Mr Atta-Buabeng said the objective is to select two value chains with strong potential to create entrepreneurship and employment opportunities for young women in northern Ghana.
It is also to identify the key constraints within the value chains and their wider market systems – exploring their possible root causes and proposing potential interventions to address them for the benefit of the young women.
Mrs Sally Ofori Yeboah, the CAMFED National Director, said the findings of the study sent a clarion call to community leaders and state agencies to challenge gender and cultural norms that were harmful to young women, particularly with regard to entrepreneurship and employment.
She said there was the need for communities to be sensitised on why such norms were prohibitive to business growth and entrepreneurship of young women, and the benefits that could be derived if there were no challenges for young women.
Ms Kafui Mills-Odoi, the Lead Youth Engagement Officer, Mastercard Foundation, said the agricultural value chain provided enormous opportunities for young Ghanaians to fully leverage with the potential of becoming the major contributor to the country’s Gross Domestic Product.
She said agriculture formed an integral part of ‘Young Africa Works’ Ghana strategy, an initiative to make agriculture value chain a livelihood option for young women and men.

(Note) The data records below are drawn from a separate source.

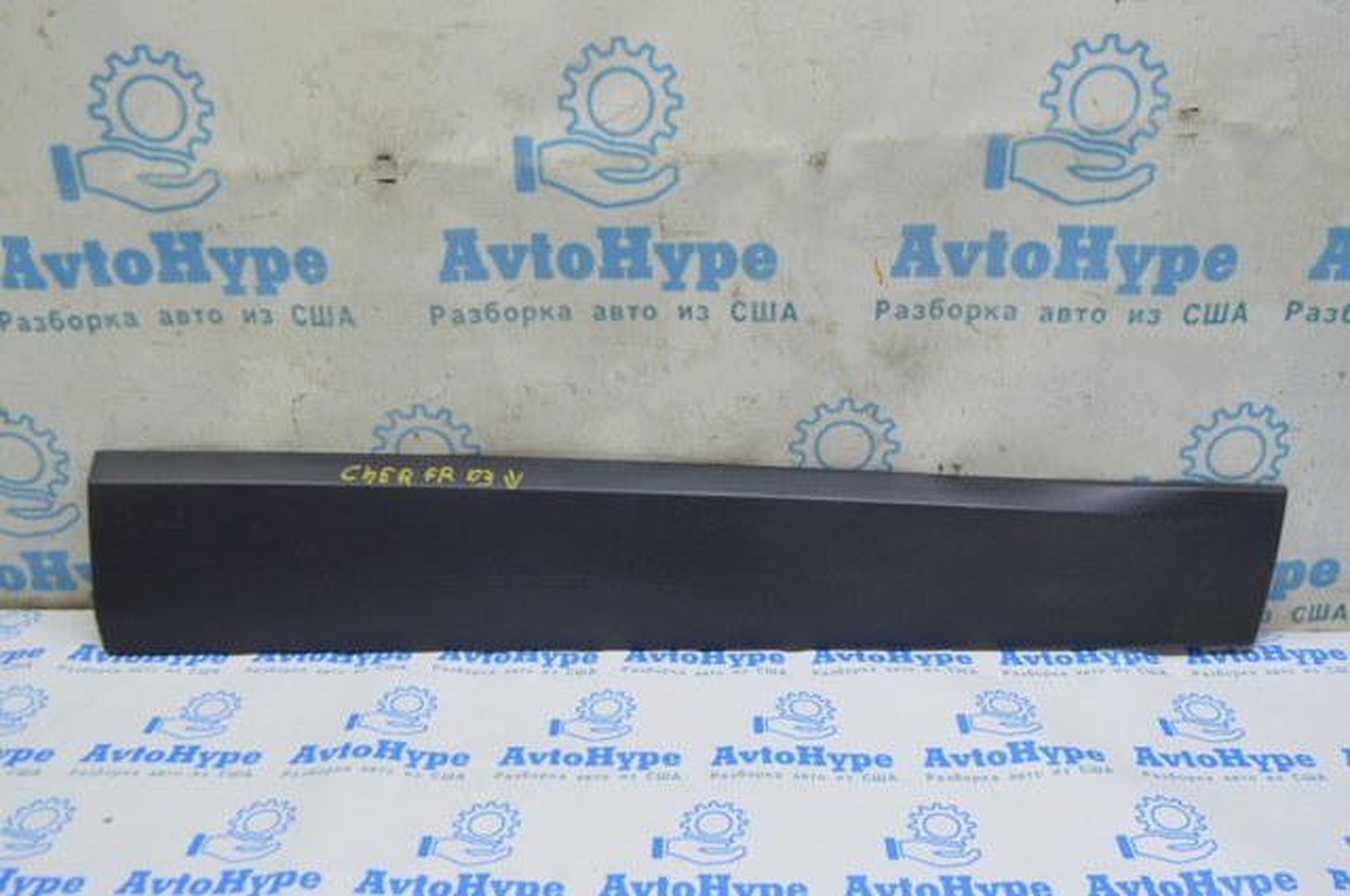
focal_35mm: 33
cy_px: 448
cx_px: 675
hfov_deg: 57.3
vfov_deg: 39.9
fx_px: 1236
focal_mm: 22
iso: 400
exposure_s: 1/20
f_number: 5.6
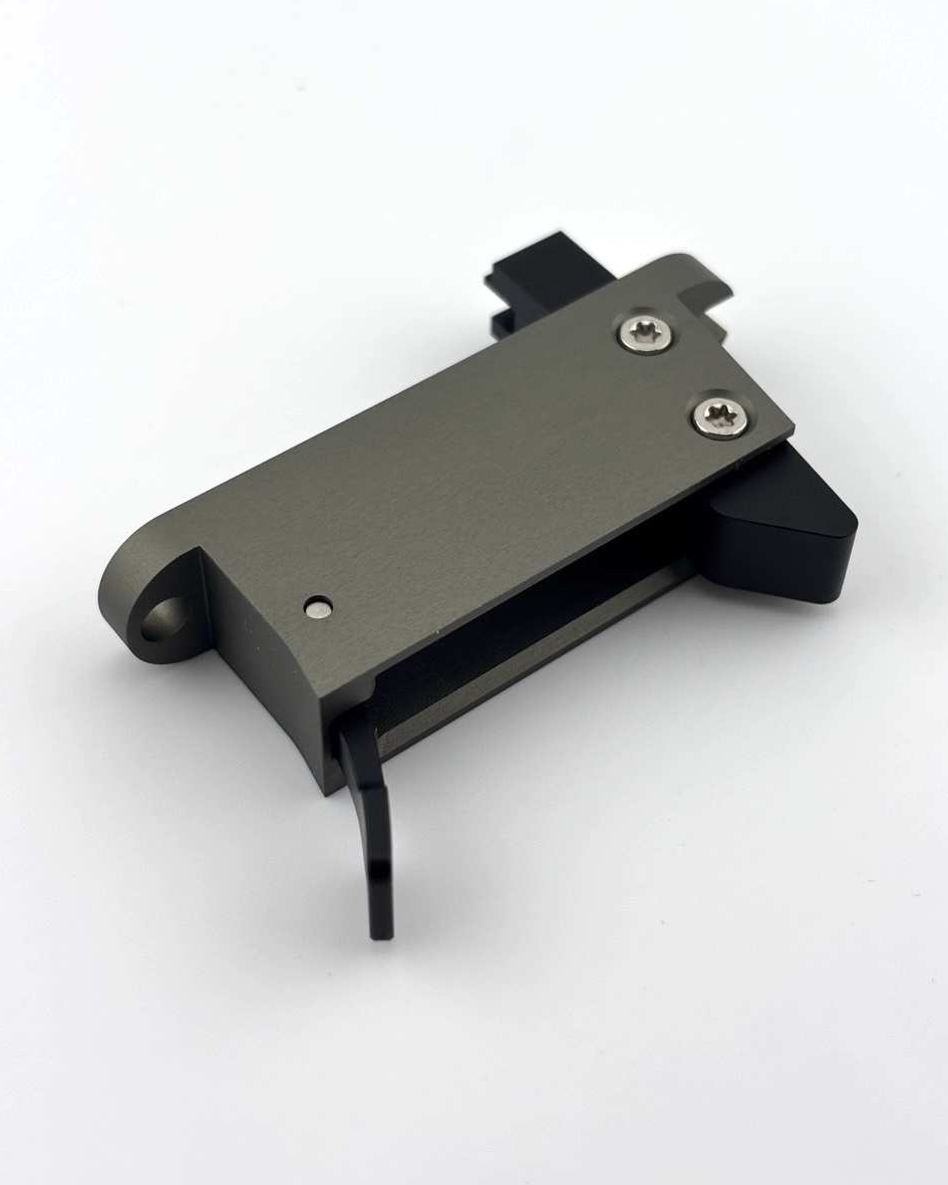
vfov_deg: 34.1
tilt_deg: -50.8
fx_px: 1929
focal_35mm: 55
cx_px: 478
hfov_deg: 27.6
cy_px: 607
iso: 32
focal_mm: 5.96
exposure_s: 1/1642
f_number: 1.6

She urged all stakeholders to work on the recommendations made in the Report to actualise opportunities for young women in the northern part of the country.
Mr Steve Hartrich, the Technical Officer of ILO Labs, pledged the organisation’s continued support to make a difference in the lives of young people.
CAMFED is a pan-African movement revolutionising how girls’ education is delivered.
Through a gold–standard system of accountability to the young people and communities it serves, it has created a model that radically improves girls’ prospects of becoming independent and influential women.